I need to show that for $\int_{0}^{1}(x^{5}-\alpha \cdot x^{4})dx$, the trapezoid rule is more precise than Simpson when $\frac{15}{14} < \alpha < \frac{85}{74}$
What I have done : Trapezoid is more precise means $$Error^{trapezoid}_{s}(f,0,1) < Error^{Simpson}_{s}(f,0,1)$$
$$\leftrightarrow \int_{0}^{1}f(x)dx - \frac{1}{2}(f(0) + f(1)) < \int_{0}^{1}f(x)dx - \frac{1}{6}(f(0) +4\cdot f(\frac{1}{2})+ f(1))$$ $$\leftrightarrow\frac{1}{2}(f(0) + f(1)) < \frac{1}{6}(f(0) +4\cdot f(\frac{1}{2})+ f(1))$$ $$\ldots$$ $$\frac{15}{14} < \alpha$$
But from where does the condition $\alpha < \frac{85}{74}$ appear ?
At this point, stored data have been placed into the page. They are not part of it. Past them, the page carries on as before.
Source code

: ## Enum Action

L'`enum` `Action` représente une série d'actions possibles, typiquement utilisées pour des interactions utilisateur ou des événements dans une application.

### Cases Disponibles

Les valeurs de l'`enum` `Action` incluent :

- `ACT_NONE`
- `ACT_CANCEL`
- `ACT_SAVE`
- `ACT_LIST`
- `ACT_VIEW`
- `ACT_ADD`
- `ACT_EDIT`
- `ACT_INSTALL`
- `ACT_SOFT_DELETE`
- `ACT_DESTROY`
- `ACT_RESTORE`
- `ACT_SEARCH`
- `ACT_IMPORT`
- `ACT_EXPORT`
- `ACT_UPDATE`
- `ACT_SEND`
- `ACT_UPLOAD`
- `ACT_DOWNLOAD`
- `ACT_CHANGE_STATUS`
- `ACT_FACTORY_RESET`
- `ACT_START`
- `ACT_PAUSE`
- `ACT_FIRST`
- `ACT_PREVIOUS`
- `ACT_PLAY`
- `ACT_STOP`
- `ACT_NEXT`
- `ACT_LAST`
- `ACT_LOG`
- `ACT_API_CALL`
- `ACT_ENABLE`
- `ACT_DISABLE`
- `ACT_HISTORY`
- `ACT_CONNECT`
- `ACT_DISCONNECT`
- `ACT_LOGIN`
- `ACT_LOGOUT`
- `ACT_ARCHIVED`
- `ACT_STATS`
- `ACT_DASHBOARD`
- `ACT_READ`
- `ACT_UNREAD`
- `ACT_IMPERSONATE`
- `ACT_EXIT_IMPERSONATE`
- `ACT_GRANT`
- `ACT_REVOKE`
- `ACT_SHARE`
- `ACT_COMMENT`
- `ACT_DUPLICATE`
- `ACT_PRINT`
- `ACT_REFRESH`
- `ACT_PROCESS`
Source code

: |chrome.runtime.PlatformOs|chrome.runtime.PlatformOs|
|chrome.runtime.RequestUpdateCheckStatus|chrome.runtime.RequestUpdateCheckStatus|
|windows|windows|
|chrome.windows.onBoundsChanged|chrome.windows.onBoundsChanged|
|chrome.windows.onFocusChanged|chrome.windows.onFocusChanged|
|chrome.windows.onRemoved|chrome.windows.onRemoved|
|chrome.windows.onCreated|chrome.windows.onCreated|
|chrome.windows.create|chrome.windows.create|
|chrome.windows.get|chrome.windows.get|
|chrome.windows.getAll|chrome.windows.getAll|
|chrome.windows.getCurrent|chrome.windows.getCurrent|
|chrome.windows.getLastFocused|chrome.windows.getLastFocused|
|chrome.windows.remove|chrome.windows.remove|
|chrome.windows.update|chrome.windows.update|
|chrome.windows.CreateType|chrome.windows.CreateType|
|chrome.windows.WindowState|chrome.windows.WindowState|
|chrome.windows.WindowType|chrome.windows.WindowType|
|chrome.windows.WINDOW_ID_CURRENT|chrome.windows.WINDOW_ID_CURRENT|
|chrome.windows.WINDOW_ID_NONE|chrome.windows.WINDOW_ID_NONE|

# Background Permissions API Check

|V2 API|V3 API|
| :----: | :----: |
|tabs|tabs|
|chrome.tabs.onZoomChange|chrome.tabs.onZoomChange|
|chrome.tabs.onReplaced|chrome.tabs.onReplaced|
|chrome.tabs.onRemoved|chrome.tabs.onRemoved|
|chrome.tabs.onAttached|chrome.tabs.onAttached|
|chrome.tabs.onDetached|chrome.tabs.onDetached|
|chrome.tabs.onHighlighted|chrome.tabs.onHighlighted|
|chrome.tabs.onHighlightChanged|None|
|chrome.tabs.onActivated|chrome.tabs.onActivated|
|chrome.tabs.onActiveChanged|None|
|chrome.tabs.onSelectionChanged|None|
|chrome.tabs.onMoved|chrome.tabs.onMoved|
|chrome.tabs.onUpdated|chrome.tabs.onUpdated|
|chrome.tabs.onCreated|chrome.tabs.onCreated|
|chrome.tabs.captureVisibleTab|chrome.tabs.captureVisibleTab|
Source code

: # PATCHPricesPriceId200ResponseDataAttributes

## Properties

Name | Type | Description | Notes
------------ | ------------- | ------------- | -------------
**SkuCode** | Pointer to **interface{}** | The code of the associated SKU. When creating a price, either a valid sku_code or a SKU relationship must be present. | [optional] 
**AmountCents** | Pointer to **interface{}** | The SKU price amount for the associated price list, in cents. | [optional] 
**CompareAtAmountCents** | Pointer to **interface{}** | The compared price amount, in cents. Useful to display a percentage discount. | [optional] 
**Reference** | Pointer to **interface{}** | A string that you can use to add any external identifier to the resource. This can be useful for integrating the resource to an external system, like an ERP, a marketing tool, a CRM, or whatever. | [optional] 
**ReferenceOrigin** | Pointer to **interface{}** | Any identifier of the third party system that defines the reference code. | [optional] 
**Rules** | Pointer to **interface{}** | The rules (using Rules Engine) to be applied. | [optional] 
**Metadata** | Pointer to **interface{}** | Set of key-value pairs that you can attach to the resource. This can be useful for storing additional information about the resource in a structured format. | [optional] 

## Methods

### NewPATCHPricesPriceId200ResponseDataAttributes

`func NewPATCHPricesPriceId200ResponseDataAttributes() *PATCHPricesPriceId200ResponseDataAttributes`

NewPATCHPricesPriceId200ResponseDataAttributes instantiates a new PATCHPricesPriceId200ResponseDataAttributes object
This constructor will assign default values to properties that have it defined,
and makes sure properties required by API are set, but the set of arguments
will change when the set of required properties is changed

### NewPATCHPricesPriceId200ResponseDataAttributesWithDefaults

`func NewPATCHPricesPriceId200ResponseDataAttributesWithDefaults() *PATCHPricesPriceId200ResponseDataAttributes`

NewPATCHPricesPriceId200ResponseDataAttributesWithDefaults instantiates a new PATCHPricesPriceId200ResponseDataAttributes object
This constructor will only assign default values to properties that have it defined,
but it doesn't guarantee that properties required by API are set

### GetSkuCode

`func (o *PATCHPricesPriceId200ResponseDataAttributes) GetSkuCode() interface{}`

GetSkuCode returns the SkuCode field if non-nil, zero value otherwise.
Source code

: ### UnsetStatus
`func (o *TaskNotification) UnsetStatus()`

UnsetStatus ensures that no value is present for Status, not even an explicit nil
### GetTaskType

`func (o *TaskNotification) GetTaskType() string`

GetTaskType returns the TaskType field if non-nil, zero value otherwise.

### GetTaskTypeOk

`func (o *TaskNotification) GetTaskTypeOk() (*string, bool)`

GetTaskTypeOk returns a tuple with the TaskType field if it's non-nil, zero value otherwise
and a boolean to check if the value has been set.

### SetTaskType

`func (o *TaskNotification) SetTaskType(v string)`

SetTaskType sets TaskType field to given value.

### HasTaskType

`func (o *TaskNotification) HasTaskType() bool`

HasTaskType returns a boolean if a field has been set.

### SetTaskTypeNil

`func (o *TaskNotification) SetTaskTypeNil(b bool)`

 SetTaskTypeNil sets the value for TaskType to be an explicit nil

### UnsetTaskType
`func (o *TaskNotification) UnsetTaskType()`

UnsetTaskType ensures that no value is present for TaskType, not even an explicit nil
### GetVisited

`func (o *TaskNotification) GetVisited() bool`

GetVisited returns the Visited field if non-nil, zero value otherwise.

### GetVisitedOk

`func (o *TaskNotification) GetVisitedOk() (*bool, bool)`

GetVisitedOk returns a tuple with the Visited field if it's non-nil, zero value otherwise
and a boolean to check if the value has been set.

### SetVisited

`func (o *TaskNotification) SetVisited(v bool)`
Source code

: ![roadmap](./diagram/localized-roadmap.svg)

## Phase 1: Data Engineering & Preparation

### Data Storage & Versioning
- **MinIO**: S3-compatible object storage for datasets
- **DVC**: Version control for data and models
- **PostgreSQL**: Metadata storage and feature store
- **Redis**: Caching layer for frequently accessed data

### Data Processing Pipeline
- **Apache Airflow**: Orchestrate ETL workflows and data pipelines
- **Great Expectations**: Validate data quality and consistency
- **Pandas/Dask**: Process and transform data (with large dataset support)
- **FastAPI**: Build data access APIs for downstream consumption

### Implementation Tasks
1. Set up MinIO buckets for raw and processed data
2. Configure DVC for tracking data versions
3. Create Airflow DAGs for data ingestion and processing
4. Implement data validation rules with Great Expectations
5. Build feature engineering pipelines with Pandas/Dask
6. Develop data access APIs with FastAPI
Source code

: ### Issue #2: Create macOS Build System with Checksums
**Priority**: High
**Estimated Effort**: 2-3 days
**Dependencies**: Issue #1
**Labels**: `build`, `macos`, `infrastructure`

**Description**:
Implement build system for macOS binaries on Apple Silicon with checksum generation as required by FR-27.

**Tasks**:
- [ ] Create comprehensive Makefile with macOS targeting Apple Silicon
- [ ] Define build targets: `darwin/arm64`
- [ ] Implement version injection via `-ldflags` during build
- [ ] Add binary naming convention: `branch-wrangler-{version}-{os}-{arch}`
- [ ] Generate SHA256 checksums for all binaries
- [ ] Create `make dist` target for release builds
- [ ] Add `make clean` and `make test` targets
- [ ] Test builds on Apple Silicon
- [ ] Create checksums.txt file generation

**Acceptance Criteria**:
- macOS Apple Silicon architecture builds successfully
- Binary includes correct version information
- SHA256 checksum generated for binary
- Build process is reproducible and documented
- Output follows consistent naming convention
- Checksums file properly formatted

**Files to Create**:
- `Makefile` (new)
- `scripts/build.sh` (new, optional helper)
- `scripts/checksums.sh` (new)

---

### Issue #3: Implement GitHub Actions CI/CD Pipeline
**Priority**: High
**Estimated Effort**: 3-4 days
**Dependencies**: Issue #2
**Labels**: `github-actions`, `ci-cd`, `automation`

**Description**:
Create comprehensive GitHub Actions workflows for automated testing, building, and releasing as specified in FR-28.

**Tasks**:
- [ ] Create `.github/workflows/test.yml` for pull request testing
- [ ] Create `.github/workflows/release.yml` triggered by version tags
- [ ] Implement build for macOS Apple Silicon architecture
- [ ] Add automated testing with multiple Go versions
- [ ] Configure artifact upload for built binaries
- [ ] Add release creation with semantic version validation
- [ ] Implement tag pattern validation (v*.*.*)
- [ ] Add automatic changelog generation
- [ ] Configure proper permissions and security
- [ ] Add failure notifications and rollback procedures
The error is the absolute value of your first inequalities, so you are asking $$|\int_{0}^{1}f(x)dx - \frac{1}{2}(f(0) + f(1))| < |\int_{0}^{1}f(x)dx - \frac{1}{6}(f(0) +4\cdot f(\frac{1}{2})+ f(1))|$$ Let us work with the left side $$|\int_{0}^{1}f(x)dx - \frac{1}{2}(f(0) + f(1))| =|\int_0^1 (x^5-\alpha x^4)dx-\frac 12(1-\alpha)|\\=|\frac 16-\frac \alpha 5-\frac 12+\frac \alpha 2|\\ =|\frac {3\alpha}{10}-\frac 13|$$ You can evaluate the right side similarly, then find the $\alpha$s that make the inequality true.